> For Q3, does "LIMIT 1" make any difference?

No, I'm trying it now and it is taking several minutes at least.


> except different cardinality. Because ?var5 isn't used eslewhere, is
> that waht was meant here?


I'm also not too sure about the meaning of the queries in general, I'm just
using
a large dataset of anonymized queries. I took one of the
files from here https://iccl.inf.tu-dresden.de/web/Wikidata_SPARQL_Logs/en
(they say those are from Wikidata's users) and executed a script to filter
out some types of queries, the result of that is a file with 27 million
queries.
But to answer your question about this specific query, since this is
Wikidata,
what I'd do is to run the query on https://query.wikidata.org/, and infer
the meaning
of the variables, ?var1 is some person and P570 date of death, etc... and
from the filters it seems
that they want to find those who died in the last 30 days and were born
after 1954. ?var5
usage seems to indicate that they want to find those whose cause of death
is not
known (because it's an OPTIONAL and !BOUND would filter out those where
there is a cause of death).
In this case it is reasonable that I get no results because the dataset I'm
using is older than 30 days.
So yes, you are right, they are equivalent for this query and with NOT
EXISTS would
probably be faster. But still, what I'd like to have is a way to stop the
processing
after a few seconds consistently, independent of the query.

I just did quick peek at the code and found that, correct me if I'm wrong,
the cancellation of
a query is propagated in a top down manner for the QueryIterators, in a way
that to notice
that the query was aborted you have to get the next result (I'm looking
specifically at QueryIterRepeatApply.java:65),
meanwhile the query might be stuck at some heavy processing in a lower
level, which might be the case for
nested OPTIONALs.
In the case of QueryIterMinus I see that in the constructor you have to
create the index for the right iterator, but
that index creation is not stoppable. (On a side note, did you try doing
QueryIterMinus similar to QueryIterOptionalIndex,
using QueryIterRepeatApply? I just have the impression that running that
subquery with left values bound and checking
for only one result could be faster, but this is just a suggestion in case
you haven't tried, don't take this
too seriously).

If you consider that those are things to be fixed and don't have it in high
priority I could give it a try and send a PR,
if it's ok with you.

**Given exercise 1:** According to the thread, how many queries are in the file produced by the filtering script?
The listing has nothing to do with the thread.

**The data:**
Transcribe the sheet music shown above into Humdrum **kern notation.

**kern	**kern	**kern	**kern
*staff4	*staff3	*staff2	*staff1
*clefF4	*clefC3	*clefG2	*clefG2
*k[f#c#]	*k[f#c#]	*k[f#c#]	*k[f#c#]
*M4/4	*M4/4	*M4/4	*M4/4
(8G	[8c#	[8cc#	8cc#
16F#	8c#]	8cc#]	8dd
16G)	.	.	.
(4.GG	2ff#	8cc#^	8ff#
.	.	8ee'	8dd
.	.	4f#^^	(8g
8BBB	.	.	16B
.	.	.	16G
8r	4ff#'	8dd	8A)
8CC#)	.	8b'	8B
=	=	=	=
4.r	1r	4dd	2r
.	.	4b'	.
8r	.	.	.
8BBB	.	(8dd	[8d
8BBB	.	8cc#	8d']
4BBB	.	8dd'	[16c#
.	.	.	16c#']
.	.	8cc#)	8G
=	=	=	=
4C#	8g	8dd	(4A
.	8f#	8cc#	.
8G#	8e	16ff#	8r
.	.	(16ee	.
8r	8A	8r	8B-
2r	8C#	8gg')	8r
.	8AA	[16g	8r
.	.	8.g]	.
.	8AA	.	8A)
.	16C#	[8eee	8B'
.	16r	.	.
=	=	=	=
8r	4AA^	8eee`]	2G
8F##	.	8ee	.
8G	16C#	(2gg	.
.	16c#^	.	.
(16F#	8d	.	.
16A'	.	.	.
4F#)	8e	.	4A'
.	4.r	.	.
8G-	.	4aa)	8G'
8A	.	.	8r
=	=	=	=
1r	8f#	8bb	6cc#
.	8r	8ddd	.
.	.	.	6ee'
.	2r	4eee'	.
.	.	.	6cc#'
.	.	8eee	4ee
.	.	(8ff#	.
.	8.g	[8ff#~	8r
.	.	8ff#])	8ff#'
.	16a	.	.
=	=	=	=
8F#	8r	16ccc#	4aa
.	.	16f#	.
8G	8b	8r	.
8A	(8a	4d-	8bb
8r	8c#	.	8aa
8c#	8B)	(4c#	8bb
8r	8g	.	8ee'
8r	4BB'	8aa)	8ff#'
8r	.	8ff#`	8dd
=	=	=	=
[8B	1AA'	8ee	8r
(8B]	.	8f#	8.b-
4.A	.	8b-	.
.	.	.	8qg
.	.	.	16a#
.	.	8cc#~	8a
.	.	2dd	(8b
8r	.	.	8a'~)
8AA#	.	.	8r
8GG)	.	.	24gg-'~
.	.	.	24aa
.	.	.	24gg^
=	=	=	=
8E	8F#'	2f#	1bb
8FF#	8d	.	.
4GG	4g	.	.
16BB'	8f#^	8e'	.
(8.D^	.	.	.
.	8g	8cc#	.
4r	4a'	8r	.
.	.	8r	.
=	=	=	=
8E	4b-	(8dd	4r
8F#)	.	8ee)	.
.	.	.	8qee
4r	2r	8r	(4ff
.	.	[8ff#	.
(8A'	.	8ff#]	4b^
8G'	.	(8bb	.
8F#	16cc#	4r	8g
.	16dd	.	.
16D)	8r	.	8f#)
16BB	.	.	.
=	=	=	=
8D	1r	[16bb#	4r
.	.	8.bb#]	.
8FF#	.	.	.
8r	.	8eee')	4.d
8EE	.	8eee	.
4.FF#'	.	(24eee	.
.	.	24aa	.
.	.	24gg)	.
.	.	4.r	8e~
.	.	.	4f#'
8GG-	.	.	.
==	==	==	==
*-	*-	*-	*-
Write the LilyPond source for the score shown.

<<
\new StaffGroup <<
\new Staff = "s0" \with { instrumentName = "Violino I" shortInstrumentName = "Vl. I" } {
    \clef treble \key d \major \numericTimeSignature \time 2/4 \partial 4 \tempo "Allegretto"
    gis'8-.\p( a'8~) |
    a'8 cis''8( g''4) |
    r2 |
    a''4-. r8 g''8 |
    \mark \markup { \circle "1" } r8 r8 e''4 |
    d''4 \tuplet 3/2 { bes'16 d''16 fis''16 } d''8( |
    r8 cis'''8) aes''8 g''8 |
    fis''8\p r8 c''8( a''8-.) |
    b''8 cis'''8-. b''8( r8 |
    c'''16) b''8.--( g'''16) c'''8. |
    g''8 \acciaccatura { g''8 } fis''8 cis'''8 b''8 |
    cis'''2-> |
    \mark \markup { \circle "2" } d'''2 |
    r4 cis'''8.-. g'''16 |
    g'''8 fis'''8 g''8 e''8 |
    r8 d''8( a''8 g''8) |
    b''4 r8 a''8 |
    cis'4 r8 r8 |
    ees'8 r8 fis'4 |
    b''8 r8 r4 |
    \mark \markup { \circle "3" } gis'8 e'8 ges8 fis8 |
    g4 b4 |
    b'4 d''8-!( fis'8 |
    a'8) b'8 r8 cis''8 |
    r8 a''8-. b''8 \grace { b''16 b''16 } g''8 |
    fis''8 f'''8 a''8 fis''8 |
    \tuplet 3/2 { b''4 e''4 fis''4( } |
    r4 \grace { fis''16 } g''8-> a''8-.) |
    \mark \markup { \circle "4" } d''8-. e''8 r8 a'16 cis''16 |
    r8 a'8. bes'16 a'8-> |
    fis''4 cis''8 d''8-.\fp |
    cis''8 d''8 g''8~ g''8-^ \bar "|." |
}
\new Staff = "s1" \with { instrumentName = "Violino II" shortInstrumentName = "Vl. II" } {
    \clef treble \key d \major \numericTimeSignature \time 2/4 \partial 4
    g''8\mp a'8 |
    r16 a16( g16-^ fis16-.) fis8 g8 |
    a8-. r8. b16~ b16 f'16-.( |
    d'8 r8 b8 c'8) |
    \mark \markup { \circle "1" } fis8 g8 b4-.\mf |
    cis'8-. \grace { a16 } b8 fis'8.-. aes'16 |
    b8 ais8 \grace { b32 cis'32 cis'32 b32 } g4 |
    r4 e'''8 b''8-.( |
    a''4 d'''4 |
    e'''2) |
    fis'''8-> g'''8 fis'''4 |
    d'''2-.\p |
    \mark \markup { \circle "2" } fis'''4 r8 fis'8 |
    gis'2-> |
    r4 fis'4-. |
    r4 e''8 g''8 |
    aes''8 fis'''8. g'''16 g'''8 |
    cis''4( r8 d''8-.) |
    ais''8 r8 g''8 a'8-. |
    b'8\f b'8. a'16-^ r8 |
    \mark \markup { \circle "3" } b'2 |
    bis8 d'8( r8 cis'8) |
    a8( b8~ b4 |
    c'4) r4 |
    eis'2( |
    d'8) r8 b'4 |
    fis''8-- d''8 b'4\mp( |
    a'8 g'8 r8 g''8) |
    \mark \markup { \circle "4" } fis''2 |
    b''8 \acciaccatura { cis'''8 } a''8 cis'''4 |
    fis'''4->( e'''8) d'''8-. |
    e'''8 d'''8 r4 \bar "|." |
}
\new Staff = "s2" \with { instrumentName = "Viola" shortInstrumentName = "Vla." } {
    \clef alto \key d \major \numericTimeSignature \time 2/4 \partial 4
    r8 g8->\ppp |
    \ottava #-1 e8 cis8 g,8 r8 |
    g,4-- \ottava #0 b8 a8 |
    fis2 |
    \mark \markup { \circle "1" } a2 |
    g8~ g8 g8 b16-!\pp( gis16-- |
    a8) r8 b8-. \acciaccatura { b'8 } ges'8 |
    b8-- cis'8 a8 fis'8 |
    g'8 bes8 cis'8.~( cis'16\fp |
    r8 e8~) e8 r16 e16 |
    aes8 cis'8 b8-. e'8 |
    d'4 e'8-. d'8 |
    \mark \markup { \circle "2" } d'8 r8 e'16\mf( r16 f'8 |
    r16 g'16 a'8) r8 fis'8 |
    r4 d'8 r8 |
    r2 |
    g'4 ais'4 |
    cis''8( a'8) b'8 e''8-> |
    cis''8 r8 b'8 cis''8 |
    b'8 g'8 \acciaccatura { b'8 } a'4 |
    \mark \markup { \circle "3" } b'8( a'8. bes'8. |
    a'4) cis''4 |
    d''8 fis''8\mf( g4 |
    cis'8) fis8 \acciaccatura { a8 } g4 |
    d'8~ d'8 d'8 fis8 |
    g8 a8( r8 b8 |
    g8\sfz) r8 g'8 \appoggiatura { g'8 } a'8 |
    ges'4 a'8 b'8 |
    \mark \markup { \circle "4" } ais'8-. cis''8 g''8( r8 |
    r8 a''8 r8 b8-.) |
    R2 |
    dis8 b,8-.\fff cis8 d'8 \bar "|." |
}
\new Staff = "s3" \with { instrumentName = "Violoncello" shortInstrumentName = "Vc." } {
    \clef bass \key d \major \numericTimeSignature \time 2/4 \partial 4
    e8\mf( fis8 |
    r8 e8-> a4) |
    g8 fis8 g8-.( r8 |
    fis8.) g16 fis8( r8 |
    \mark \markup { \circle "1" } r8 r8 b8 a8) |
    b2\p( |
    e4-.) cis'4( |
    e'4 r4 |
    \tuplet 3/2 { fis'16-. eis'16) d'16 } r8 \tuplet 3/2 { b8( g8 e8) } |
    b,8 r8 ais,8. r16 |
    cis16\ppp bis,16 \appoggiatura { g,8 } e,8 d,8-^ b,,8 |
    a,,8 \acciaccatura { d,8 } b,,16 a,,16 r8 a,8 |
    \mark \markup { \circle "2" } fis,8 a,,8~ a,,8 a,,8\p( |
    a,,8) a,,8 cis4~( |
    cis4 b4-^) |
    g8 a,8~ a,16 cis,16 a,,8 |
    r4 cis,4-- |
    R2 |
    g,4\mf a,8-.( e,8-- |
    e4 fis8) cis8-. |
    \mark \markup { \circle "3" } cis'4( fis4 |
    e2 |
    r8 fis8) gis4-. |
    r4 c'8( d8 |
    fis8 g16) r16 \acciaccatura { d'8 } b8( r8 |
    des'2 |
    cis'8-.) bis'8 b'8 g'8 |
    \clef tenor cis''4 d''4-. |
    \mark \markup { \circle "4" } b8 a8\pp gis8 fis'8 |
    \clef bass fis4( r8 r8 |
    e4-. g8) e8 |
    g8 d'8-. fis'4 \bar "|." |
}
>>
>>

**Given exercise 2:** Pick out every line of the listing that contains the word "appoggiatura".

**Result 1:** 27 million

**Result 2:**
    g8\sfz) r8 g'8 \appoggiatura { g'8 } a'8 |
    cis16\ppp bis,16 \appoggiatura { g,8 } e,8 d,8-^ b,,8 |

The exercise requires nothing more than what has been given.